Siz de Kızılderilileri öldürmemiş miydiniz?
Bilenler bilir, Moskova Metrosu, Rusya Federasyonu`nun başkenti Moskova`da bulunan dünyanın en eski ve en büyük metrolarından biridir.
Metroyu tamamlayan Ruslar, görkemli bir törenle açılışı gerçekleştirmek isterler. Bunun için de yerli-yabancı birçok konuğu davet ederler.
Davetliler arasında birçok misyon şefi ve yabancı delegasyon bulunduğu gibi Amerikalı diplomatlar da vardır.
Rusların gözü de esasen Amerikalıların üzerindedir. Çünkü aralarında soğuk savaş bulunan rakiplerine iyi bir hava atma fırsatı yakalamışlardır.
Ne var ki evdeki hesap çarşıya uymaz. Beş dakika içinde hazır olması gereken metro, dakikalar ilerlemesine rağmen bir türlü hareket etmeye hazır hale gelmez.

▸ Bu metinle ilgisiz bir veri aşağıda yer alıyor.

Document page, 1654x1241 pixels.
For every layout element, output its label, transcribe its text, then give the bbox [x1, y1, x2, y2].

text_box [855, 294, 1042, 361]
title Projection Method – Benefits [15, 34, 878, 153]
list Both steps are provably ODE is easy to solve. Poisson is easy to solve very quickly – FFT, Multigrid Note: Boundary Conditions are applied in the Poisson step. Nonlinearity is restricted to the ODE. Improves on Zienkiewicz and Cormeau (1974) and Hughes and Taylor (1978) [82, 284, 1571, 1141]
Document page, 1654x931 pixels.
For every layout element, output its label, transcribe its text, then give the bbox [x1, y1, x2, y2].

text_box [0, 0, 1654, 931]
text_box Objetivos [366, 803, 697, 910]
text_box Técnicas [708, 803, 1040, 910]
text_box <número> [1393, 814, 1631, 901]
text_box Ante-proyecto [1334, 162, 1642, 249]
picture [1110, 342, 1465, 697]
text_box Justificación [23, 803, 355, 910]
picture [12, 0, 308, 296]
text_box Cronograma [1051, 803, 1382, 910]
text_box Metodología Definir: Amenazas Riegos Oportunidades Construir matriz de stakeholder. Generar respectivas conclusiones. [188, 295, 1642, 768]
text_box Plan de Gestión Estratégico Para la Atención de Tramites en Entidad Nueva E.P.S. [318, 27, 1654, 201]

Beş dakika, on dakika, yirmi dakika…
Bunun üzerine Amerikalı diplomatlar birbirlerine bakarak hınzırca gülümserler.
Bunu ağır bir hakaret ve aşağılama olarak kabul eden Rus yetkililerden biri, hışımla Amerikalı diplomatların yanına gider ve şöyle der:
“Siz de Kızılderilileri öldürmemiş miydiniz?
Bu yaşanmış hikâye, son dönemlerde HÜDA PAR`ı hedef alan saldırılar karşısında BDP ve PKK cenahı sözcülerinin durumunu özetliyor.
Soruyoruz, Lice`de HÜDA PAR heyetine neden saldırdınız?
Cevap, geçmişinizle yüzleşmeniz gerekiyor.
-Silvan`da ilçe binamızı neden bombaladınız?
-Şu şahsı siz öldürmemiş miydiniz?
-Cizre`de ilçe yöneticimizin evine ikinci bir Roboski yaşanmasına ramak kalan parça tesirli bombaları korkakça ve kalleşçe neden attınız?
-Şu kişiyi öldürenler sizlersiniz.
-Gelin geçmişle hesaplaşalım. Var mısınız?
-Devlet sizi taşeron olarak kullandı.
-Bu konuda bir deliliniz var mı?
-Delile gerek yok. Herkes biliyor zaten.
-Herkesin bildiği bu hakikati(!) somut olarak bize de gösterin.
-Cevap yok.
-Taşeron demişken, önderliğiniz taşeronluğu kimseye bırakmama konusunda yeminli görünüyor.
-İtibarsızlaştırma politikası.
-Bağımsız-Birleşik Kürdistan sloganı ile yola çıkan önderlik, Kürtleri devlete bağlayıp Ziya Gökalp, Mehmet Emin Yurdakul ve Nihal Atsız gibi Türkçülere taş çıkartacak derecede Türkçü olduğunu söylüyor. Ne iş?
-Doğu Perinçek uluslararası bir ajandır.
-Öyle mi? Peki sormazlar mı, yirmi yıl önce kuyruklarına takılıp halkına savaş açmana sebebiyet veren bu adamlar o zaman ajan değiller miydi?
-Cevap yok.
-Çiçek sunduğun adamların sahibi olduğu Kemalist sistemin faşizminden usandığı için dağa çıkmış çoğu gariban, zavallı Kürt gençlerini bunlara denetlettirirken ajan değiller miydi?
-Şimdi söyle bakalım. Hiçbir delil yokken bir yalana inanmamızı bekleyen sen, delil enflasyonunun yaşandığı bir gerçeğe bigâne kalmamızı mı bekliyorsun?
-Bunu, seninle ideolojik akrabalığı ya da çıkar ilişkisi bulunan kesimlere yutturabilirsin belki ama bu halka artık yutturamayacaksın.